PASSAGE -
• • • •

# Help in selecting my first smart phone and service provider



## kennyb3 (24 Aug 2013)

Decided to join the 21st century - bit of a technophobe.

Looking to get a Samsung Galaxy S4.

I'd mainly want this for internet access - sky sports app for when out of the house, stuff like that. 

Spoke to 02, meteor and 3 earlier.

O2's 55e deal seems expensive - only 1gb of data too.

Meteor's 49e deal seems perfect - 5 gb of data, unlimited texts and calls.

3's - 33e deal has unlimited data, but is obviously 6e per montyh more. 

3 also have a 40.66 package which would prob be perfect as im not a huge texter or caller. spend about 25-30e pm at present on my 'dumb phone'.

So my questions are as follows:

1. Any reason to go for an iphone over the s4?

2. I assume 5gb of data will be fine for just internet browsing? O2 said 1gb would be fine but meteor reckon 2gb minimum. I'd rather have more than have to watch my useage.

3. S4 good enough processor to stream the odd video (football match on Sky go?)

4. What is the story with using apps? Do i need to find wifi when out of the house? If I need to use mobile Broadband will this cost extra or does that come from my 5gb's?


----------



## Boyd (24 Aug 2013)

kennyb3 said:


> Decided to join the 21st century - bit of a technophobe.
> 
> Looking to get a Samsung Galaxy S4.
> 
> ...


----------



## kennyb3 (25 Aug 2013)

Thanks for the response, think that explains it to me better - i.e. your data is for when your not at home and when at home you can use wifi. I'd only stream a match if i was home to be honest.

I'd just use the mobile data for facebook, football scores, news updates etc.

Any recommendations on a network - are meteor and 3 pretty much similar? (o2 seem too expensive)


----------



## DrMoriarty (25 Aug 2013)

48 are great value, if you don't think you'll need data roaming abroad (which is horrendously expensive with all providers). They use the o2 network so coverage is pretty good. But they're a SIM-only operation. If you want a 'phone, your best bet is probably to take a package from one of the bigger providers and then, once you're out of contract or reach the required PAYG spend, get the 'phone unlocked. Or buy it unlocked in the first place.

There's a lively dedicated forum over on Boards.ie that might be of interest: http://www.boards.ie/vbulletin/forumdisplay.php?f=411

_[Edit: I see you already found it... ]_


----------



## Sue Ellen (25 Aug 2013)

• • • •

RECORD EXTRACTS -
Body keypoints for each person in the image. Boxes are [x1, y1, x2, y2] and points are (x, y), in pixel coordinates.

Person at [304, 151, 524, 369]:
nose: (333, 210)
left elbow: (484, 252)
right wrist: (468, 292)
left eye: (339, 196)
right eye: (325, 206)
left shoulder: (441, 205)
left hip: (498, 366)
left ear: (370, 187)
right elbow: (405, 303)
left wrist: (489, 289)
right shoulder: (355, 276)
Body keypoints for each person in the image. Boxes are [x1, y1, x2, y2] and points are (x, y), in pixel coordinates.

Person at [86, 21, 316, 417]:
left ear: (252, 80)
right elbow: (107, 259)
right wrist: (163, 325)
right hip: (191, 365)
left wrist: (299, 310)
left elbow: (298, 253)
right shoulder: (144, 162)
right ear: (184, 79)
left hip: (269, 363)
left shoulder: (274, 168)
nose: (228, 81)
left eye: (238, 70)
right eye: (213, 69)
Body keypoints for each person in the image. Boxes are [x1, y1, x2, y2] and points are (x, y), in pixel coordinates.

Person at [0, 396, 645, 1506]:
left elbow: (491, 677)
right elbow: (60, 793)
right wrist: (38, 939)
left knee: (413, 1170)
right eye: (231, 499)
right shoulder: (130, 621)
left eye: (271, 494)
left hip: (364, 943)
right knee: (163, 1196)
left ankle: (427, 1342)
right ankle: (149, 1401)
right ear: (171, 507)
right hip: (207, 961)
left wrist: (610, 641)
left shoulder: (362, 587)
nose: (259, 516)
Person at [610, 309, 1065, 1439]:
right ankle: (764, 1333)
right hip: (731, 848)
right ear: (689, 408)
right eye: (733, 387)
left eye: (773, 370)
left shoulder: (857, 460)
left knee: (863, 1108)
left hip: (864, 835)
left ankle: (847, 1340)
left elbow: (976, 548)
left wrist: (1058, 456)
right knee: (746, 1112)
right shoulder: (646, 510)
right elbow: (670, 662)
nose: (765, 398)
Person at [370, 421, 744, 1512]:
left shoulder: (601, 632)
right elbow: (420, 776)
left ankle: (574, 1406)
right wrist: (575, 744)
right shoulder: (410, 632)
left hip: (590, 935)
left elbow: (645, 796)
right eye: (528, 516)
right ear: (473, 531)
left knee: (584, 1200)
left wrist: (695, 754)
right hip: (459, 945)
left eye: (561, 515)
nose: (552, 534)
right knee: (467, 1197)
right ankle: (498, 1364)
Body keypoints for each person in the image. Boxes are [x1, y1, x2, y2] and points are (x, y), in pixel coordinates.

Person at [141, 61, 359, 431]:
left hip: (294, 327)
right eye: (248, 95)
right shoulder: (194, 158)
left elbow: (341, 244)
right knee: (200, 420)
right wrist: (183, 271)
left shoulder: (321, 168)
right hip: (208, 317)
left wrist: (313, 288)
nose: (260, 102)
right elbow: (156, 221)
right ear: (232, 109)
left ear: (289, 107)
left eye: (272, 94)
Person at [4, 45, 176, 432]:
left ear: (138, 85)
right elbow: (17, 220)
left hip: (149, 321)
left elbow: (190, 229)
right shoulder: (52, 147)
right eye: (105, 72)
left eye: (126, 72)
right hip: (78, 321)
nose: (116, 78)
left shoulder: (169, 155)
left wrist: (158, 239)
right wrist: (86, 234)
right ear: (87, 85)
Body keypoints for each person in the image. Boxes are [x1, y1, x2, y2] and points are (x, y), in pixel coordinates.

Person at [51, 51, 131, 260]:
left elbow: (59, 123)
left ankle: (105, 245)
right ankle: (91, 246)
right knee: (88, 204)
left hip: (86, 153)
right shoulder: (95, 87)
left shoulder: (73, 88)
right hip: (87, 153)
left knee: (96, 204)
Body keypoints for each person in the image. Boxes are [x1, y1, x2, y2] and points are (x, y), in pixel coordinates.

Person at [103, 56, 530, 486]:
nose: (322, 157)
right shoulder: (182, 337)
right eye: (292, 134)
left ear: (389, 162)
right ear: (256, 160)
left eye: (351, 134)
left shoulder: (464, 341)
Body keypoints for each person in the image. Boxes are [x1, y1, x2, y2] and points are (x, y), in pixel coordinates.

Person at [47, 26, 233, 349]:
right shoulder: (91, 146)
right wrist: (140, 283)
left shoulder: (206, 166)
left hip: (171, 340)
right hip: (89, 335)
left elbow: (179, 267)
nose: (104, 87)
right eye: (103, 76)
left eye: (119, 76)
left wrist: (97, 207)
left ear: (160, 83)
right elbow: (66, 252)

• • • •

TASK SET -
1 > Answer these questions from the smartphone thread above, one line each:
(a) How much data does the O2 deal include?
(b) Whose network does 48 use?
(c) What does kennyb3 plan to use mobile data for?
2 > Summarize the smartphone thread in exactly two sentences.
3 > Recast the paragraph of the smartphone thread that begins "48 are great value" as a bulleted list that keeps its main facts.

SOLUTION LIST -
1 >
(a) 1gb of data.
(b) The O2 network.
(c) Facebook, football scores, news updates and similar.

2 > A self-described technophobe planning to buy a Samsung Galaxy S4 compares deals from O2, Meteor and 3 and asks about iPhone versus S4, data allowance, video streaming and app use. A reply recommends 48 as great value when data roaming abroad isn't needed, but notes that it is SIM-only, so a phone should come from a bigger provider's package and be unlocked later, or be bought unlocked.

3 >
- 48 are great value if data roaming abroad won't be needed.
- Data roaming abroad is horrendously expensive with all providers.
- 48 use the O2 network, so coverage is pretty good.
- 48 are a SIM-only operation.
- To get a phone, the best option is probably a package from a bigger provider, with the phone unlocked once out of contract or after reaching the required PAYG spend.
- Alternatively, buy the phone unlocked in the first place.